Pair Corralation between KAT Exploration and Blockchain Industries
Given the investment horizon of 90 days KAT Exploration is expected to generate 4.91 times more return on investment than Blockchain Industries. However, KAT Exploration is 4.91 times more volatile than Blockchain Industries. It trades about 0.1 of its potential returns per unit of risk. Blockchain Industries is currently generating about 0.07 per unit of risk. If you would invest 0.18 in KAT Exploration on October 3, 2024 and sell it today you would lose (0.15) from holding KAT Exploration or give up 83.33% of portfolio value over 90 days.
Time Period | 3 Months [change] |
Direction | Moves Against |
Strength | Very Weak |
Accuracy | 100.0% |
Values | Daily Returns |
KAT Exploration vs. Blockchain Industries
Performance |
Timeline |
KAT Exploration |
Blockchain Industries |
KAT Exploration and Blockchain Industries Volatility Contrast
Predicted Return Density |
Returns |
Pair Trading with KAT Exploration and Blockchain Industries
The main advantage of trading using opposite KAT Exploration and Blockchain Industries positions is that it hedges away some unsystematic risk. Because of two separate transactions, even if KAT Exploration position performs unexpectedly, Blockchain Industries can make up some of the losses. Pair trading also minimizes risk from directional movements in the market. For example, if an entire industry or sector drops because of unexpected headlines, the short position in Blockchain Industries will offset losses from the drop in Blockchain Industries' long position.KAT Exploration vs.

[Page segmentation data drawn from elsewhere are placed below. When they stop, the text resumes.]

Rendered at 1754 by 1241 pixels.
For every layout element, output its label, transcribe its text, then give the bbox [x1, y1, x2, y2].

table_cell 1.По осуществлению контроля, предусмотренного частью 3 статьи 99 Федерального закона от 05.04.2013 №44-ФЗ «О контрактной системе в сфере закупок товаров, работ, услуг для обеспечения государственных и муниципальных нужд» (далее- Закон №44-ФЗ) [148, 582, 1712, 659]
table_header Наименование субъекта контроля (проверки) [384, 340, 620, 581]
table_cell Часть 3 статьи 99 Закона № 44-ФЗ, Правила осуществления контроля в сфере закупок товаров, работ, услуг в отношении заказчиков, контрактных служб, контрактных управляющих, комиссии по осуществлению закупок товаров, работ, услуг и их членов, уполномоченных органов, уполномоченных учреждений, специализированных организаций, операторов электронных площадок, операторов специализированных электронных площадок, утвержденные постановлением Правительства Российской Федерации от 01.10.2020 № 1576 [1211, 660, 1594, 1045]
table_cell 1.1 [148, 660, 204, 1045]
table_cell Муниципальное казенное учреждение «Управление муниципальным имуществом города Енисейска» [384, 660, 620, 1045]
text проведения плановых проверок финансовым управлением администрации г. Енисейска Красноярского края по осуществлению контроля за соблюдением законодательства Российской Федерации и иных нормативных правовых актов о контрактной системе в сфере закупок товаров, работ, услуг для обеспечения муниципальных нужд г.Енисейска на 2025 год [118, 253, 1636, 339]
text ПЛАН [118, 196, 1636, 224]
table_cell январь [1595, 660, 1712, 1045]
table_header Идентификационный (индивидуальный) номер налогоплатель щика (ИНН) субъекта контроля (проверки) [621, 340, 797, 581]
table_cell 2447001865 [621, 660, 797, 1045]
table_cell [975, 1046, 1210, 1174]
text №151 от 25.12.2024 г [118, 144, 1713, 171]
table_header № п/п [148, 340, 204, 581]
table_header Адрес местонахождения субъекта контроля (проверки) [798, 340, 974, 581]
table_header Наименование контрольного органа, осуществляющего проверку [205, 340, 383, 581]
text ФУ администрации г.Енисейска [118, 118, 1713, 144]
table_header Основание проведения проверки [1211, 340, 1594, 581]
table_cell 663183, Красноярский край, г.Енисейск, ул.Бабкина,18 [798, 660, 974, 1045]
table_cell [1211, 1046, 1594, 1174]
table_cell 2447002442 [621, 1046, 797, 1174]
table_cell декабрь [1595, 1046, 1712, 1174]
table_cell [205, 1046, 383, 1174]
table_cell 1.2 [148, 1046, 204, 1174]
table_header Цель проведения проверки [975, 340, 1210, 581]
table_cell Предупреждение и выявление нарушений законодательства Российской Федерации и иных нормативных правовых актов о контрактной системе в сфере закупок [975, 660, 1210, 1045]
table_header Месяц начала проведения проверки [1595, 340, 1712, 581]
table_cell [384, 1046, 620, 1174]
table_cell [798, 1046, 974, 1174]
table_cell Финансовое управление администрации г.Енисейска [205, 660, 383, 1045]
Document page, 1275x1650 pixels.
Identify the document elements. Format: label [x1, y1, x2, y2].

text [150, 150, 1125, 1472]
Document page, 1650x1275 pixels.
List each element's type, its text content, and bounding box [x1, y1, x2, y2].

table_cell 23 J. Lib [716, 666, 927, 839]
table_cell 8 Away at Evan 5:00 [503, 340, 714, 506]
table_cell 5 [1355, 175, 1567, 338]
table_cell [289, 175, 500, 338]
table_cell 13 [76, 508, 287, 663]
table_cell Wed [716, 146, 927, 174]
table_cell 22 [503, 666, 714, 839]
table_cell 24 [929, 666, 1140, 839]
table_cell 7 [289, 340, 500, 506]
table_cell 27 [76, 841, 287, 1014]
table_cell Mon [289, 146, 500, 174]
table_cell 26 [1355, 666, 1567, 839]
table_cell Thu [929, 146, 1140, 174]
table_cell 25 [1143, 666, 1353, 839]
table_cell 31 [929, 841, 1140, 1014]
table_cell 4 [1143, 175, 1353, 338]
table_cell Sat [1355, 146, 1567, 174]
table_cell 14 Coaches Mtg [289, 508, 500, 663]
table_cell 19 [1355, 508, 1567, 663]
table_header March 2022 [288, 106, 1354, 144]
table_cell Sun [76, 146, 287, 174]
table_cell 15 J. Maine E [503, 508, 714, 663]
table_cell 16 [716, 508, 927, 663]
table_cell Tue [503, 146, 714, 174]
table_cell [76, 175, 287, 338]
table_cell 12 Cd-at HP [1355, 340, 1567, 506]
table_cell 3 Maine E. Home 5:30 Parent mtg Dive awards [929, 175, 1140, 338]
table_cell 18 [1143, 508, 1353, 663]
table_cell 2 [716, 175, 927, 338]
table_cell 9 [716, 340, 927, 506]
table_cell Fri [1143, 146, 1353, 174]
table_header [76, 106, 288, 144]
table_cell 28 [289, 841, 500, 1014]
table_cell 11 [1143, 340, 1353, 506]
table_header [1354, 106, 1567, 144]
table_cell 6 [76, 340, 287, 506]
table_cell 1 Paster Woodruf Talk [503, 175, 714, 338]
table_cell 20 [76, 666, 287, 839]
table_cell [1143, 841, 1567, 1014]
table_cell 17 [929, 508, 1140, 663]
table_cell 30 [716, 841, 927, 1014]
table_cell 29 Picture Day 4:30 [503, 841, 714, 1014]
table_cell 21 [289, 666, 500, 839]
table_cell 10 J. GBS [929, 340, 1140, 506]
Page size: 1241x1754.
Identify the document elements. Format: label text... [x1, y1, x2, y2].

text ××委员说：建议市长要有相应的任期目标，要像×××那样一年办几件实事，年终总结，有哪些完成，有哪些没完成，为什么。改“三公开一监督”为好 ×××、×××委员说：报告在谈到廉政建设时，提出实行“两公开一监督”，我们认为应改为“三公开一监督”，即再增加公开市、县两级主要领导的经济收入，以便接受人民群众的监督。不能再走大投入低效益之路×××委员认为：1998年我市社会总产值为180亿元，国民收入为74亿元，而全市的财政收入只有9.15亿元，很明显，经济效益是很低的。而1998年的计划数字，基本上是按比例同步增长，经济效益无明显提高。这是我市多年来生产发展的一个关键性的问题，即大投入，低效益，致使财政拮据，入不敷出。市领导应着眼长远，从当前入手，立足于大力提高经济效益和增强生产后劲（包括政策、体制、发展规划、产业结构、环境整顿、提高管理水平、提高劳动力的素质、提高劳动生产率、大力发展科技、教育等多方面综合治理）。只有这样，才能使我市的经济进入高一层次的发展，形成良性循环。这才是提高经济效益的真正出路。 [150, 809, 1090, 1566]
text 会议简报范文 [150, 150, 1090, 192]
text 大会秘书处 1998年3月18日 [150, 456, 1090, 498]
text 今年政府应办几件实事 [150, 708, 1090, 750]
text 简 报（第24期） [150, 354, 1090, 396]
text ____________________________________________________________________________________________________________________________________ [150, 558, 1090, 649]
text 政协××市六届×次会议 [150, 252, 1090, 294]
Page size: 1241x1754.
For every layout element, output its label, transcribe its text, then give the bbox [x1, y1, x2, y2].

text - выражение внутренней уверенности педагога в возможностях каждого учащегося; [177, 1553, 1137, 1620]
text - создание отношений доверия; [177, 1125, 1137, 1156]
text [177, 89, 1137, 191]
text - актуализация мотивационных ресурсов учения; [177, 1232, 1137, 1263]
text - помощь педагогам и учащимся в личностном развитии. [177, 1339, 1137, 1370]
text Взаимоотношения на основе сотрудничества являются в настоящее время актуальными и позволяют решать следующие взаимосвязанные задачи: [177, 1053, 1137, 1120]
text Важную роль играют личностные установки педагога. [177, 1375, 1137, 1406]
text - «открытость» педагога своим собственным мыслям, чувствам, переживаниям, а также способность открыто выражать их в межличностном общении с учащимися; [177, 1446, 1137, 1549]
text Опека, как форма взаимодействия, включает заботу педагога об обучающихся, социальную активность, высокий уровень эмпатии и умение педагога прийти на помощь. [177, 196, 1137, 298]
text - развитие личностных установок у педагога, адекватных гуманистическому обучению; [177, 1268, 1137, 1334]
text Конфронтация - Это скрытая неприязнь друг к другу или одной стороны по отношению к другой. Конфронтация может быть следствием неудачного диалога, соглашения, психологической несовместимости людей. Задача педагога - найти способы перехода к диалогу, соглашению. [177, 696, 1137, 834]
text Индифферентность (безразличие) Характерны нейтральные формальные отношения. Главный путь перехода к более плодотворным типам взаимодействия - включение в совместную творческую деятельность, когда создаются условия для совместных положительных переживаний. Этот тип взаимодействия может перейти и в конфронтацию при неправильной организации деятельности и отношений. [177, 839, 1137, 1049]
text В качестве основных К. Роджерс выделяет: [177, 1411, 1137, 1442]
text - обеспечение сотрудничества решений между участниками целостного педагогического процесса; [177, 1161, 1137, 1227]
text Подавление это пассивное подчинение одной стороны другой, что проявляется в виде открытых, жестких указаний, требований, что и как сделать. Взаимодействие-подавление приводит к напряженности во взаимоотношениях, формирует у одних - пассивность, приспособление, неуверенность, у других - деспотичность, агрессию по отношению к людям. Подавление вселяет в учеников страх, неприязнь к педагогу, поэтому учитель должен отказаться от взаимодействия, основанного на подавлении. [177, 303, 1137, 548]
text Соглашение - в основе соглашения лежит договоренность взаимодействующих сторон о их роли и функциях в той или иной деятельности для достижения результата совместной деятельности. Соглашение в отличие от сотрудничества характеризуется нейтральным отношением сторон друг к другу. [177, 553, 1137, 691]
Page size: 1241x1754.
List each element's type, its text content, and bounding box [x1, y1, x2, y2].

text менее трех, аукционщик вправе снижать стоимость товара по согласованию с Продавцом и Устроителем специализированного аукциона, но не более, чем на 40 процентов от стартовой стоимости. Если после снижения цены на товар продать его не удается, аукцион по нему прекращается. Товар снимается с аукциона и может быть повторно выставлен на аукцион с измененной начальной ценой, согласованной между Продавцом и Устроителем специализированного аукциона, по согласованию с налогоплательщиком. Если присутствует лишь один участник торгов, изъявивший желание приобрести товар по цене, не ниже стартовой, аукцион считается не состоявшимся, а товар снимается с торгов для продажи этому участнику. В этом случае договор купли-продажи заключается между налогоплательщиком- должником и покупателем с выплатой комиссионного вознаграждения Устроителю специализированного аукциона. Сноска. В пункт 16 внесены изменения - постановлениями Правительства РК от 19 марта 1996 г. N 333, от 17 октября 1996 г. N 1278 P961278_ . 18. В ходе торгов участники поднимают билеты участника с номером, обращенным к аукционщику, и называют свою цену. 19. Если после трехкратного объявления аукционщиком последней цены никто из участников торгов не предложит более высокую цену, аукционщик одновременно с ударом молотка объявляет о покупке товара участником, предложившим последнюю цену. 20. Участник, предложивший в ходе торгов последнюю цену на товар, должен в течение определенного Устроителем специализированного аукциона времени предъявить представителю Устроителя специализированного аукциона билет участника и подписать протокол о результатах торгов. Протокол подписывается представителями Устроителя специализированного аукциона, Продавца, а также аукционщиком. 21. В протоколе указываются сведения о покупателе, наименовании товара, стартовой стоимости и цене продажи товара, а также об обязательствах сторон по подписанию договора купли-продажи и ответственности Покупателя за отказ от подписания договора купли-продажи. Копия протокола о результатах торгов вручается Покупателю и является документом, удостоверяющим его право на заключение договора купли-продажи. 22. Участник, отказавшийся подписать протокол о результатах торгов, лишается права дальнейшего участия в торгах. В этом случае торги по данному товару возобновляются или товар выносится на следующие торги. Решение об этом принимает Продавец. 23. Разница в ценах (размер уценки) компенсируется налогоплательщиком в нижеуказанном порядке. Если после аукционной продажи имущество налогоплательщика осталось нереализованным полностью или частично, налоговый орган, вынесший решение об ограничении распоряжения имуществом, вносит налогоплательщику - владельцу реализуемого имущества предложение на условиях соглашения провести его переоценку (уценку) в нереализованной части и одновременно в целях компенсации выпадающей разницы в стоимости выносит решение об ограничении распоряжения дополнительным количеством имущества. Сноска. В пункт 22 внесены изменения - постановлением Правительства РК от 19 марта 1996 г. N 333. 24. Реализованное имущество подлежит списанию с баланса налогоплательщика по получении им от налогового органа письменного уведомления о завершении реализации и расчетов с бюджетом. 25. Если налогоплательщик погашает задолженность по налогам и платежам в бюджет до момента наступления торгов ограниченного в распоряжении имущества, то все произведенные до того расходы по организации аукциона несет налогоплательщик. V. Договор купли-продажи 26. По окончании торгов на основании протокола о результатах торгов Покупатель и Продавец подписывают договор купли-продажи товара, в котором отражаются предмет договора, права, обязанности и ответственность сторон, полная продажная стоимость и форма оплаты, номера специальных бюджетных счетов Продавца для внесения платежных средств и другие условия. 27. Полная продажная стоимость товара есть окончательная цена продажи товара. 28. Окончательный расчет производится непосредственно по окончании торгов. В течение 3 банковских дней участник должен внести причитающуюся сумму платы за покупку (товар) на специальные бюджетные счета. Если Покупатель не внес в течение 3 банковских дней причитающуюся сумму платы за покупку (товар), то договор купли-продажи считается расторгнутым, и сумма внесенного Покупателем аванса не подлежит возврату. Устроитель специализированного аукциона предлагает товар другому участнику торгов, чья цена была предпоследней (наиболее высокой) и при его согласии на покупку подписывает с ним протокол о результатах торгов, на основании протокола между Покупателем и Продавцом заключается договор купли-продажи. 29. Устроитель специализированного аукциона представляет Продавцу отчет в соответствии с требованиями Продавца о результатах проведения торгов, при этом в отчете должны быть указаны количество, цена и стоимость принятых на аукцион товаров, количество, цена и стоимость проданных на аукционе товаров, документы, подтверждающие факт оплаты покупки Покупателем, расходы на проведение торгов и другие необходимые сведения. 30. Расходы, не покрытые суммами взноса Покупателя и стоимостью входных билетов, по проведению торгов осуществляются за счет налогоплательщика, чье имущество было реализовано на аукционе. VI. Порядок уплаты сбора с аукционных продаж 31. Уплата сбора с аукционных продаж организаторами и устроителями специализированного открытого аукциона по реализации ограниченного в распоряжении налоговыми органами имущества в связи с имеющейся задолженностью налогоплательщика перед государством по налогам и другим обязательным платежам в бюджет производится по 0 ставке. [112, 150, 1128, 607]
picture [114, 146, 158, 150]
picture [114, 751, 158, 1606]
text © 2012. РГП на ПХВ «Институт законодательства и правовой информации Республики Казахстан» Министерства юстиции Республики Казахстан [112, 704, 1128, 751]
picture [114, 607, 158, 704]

Focus Graphite | KAT Exploration vs. Syrah Resources Limited | KAT Exploration vs. SCOR PK | KAT Exploration vs. Morningstar Unconstrained Allocation |
Blockchain Industries vs. Alpha One | Blockchain Industries vs. Manaris Corp | Blockchain Industries vs. C2E Energy | Blockchain Industries vs. Tanke Biosciences |
Check out your portfolio center.Note that this page's information should be used as a complementary analysis to find the right mix of equity instruments to add to your existing portfolios or create a brand new portfolio. You can also try the Portfolio Dashboard module to portfolio dashboard that provides centralized access to all your investments.